We had tea with honey, and bread, and talked with Jinla and Ailin some more, and then Senthi came in —more than a little drunk— and asked us to take a letter to Valdis for her. “Just write it and we’ll carry it!” we said. Then she took us each by an arm and said that she’d had a dream about Dushtan, the babies had to come today or it would be too late. Jinla ran after us when we were already going out, to say that if Senthi said something like that it was for real, she really did have true visions. I nodded, because I’d already seen that somehow, and we went to the midwife’s house and told her what the priestess had said.

“Hmm,” said the midwife, “I thought she was holding it back,” and then everything suddenly became very busy, because of course Dushtan was staying in the midwife’s house with her friends, but so was Yatiyor and the midwife sent him away, “you go guard outside!”. Dushtan was so afraid she’d scream that I made a seal on the house that wouldn’t let sound through. “Is that strong enough?” Dushtan asked, and I said “I think I know two people who are better at this,” thinking of Raith and Erian. (And of course all three of our Ishey can make blanket seals, but I don’t know how well that keeps sound in.) Then Senthi made me and Amre and Roushan —because she was gifted too— look with our minds what she was doing, and told Dushtan to stop being silly and just let the boys be born.
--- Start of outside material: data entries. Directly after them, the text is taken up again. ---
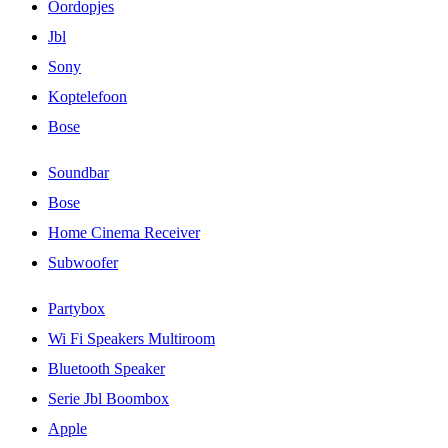
Oordopjes
Jbl
Sony
Koptelefoon
Bose
Soundbar
Bose
Home Cinema Receiver
Subwoofer
Partybox
Wi Fi Speakers Multiroom
Bluetooth Speaker
Serie Jbl Boombox
Apple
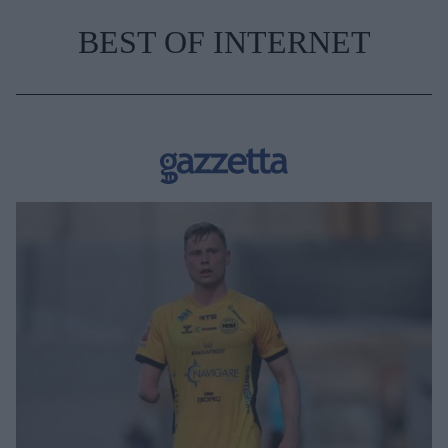
BEST OF INTERNET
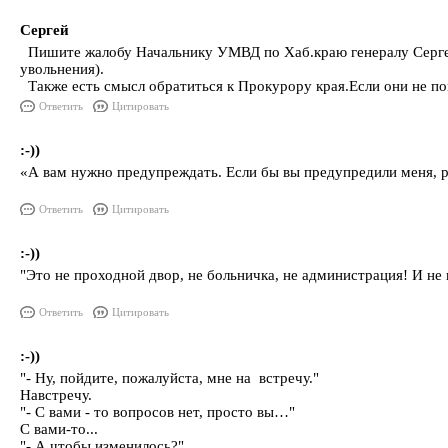
Сергей
Пишите жалобу Начальнику УМВД по Хаб.краю генералу Сергеев
увольнения).
Также есть смысл обратиться к Прокурору края.Если они не по
Ответить
Цитировать
:-))
«А вам нужно предупреждать. Если бы вы предупредили меня, рад
Ответить
Цитировать
:-))
"Это не проходной двор, не больничка, не администрация! И не
Ответить
Цитировать
:-))
"- Ну, пойдите, пожалуйста, мне на встречу."
Навстречу.
"- С вами - то вопросов нет, просто вы…"
С вами-то...
"- А чтобы изменилось?"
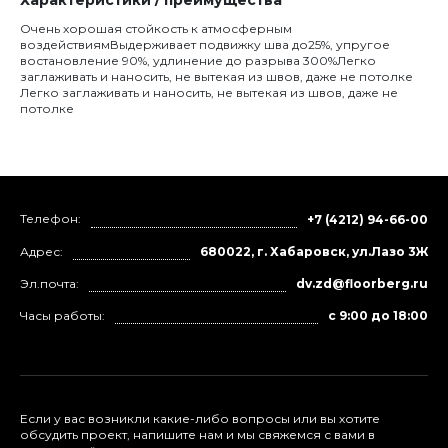
Характеристики / преимущества
Очень хорошая стойкость к атмосферным
воздействиямВыдерживает подвижку шва до25%, упругое
востановление 90%, удлинение до разрыва 300%Легко
заглаживать и наносить, не вытекая из швов, даже не потолке
Легко заглаживать и наносить, не вытекая из швов, даже не
потолке
Телефон:
+7 (4212) 94-66-00
Адрес:
680022, г. Хабаровск, ул.Лазо 3Ж
Эл.почта:
dv.zd@floorberg.ru
Часы работы:
с 9:00 до 18:00
Если у вас возникли какие-либо вопросы или вы хотите
обсудить проект, напишите нам и мы свяжемся с вами в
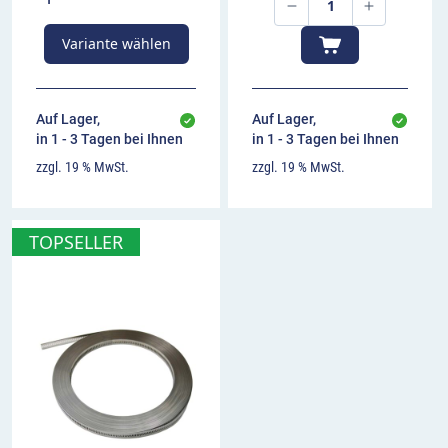
Variante wählen
Auf Lager,
Auf Lager,
in 1 - 3 Tagen bei Ihnen
in 1 - 3 Tagen bei Ihnen
zzgl. 19 % MwSt.
zzgl. 19 % MwSt.
TOPSELLER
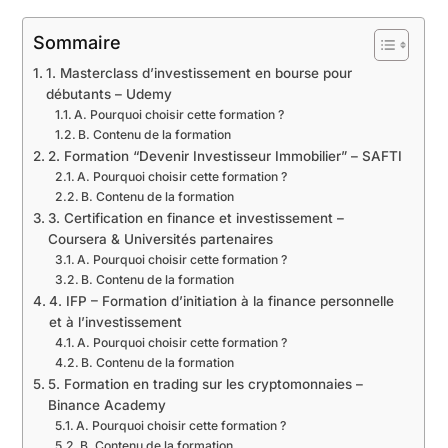
Sommaire
1. Masterclass d’investissement en bourse pour
débutants – Udemy
A. Pourquoi choisir cette formation ?
B. Contenu de la formation
2. Formation “Devenir Investisseur Immobilier” – SAFTI
A. Pourquoi choisir cette formation ?
B. Contenu de la formation
3. Certification en finance et investissement –
Coursera & Universités partenaires
A. Pourquoi choisir cette formation ?
B. Contenu de la formation
4. IFP – Formation d’initiation à la finance personnelle
et à l’investissement
A. Pourquoi choisir cette formation ?
B. Contenu de la formation
5. Formation en trading sur les cryptomonnaies –
Binance Academy
A. Pourquoi choisir cette formation ?
B. Contenu de la formation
And they were— the first easily, and for the second Senthi needed to do something complicated because he’d become tangled in the cord but that went well too, and she handed one baby to me and the other to Amre and told us to hold them up by the feet and smack them on the bottom so they’d cry and get the water and slime out of their lungs. “Tell Yatiyor that they’re called Athal and Aidan,” Dushtan said, “because if they have Plains names they won’t be of my people, and if they have Iss-Peranian names they won’t be of his people, but Valdyas is everywhere.”
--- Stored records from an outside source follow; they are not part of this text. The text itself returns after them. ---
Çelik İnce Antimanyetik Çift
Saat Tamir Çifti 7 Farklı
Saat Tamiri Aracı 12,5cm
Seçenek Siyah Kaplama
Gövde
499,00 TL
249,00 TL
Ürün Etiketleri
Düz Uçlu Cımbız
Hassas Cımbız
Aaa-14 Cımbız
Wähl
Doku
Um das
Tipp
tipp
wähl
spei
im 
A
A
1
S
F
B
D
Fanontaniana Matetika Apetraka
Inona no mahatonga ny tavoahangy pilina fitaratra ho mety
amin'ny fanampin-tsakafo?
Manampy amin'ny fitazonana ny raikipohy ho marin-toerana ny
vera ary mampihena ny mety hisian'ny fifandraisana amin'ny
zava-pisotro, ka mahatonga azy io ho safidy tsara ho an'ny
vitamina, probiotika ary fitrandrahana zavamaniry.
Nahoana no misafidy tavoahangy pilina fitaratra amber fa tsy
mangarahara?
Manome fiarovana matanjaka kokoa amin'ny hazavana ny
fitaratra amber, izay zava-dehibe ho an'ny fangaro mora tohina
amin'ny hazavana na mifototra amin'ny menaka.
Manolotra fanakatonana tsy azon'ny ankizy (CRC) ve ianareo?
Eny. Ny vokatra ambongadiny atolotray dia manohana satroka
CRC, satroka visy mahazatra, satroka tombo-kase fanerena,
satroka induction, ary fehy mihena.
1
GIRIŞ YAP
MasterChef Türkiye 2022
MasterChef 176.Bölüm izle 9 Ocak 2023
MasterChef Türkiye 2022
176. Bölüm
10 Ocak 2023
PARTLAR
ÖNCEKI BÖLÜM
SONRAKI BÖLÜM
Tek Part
Yatiyor was still outside guarding, and half the tribe with him, and when we let him in he first hugged Dushtan, twins and all, and then took a baby in each arm —very carefully, more so than I’d thought he could— to show them to his men. “These are my sons! Athal and Aidan!” Then he gave them back to Dushtan and all the men went off to celebrate. Amre was staying the night, and this was so much something between the sisters that I went back to Cynla’s house alone —except that I met Tao and Mazao and Veh on the way, giggling because they’d done exactly what they’d set out to do, teach the silly girls a lesson! The girls were now fighting the boys in the street — I could hear them, but didn’t much want to go and look.

At Cynla’s house we found Arin with a boy about our age, thin and battered, clearly in the Guild of the Nameless. “Let me guess, I think you’re Jeran,” I said, and he was. The captain had broken his legs in three places, either to make sure he couldn’t run away or just for the sake of it, Jeran didn’t know, and then given him to the mage to kill but the mage had put him in the secret room instead. Imri’s mother gave him thin porridge, because he was famished but couldn’t eat much yet, and I looked at his legs but I was too tired to do anything right away, and I really needed Amre for that because we always did things three times as well when we worked together. So I ate —I’d forgotten that too, when helping the midwife— and found a place to sleep, and slept until morning.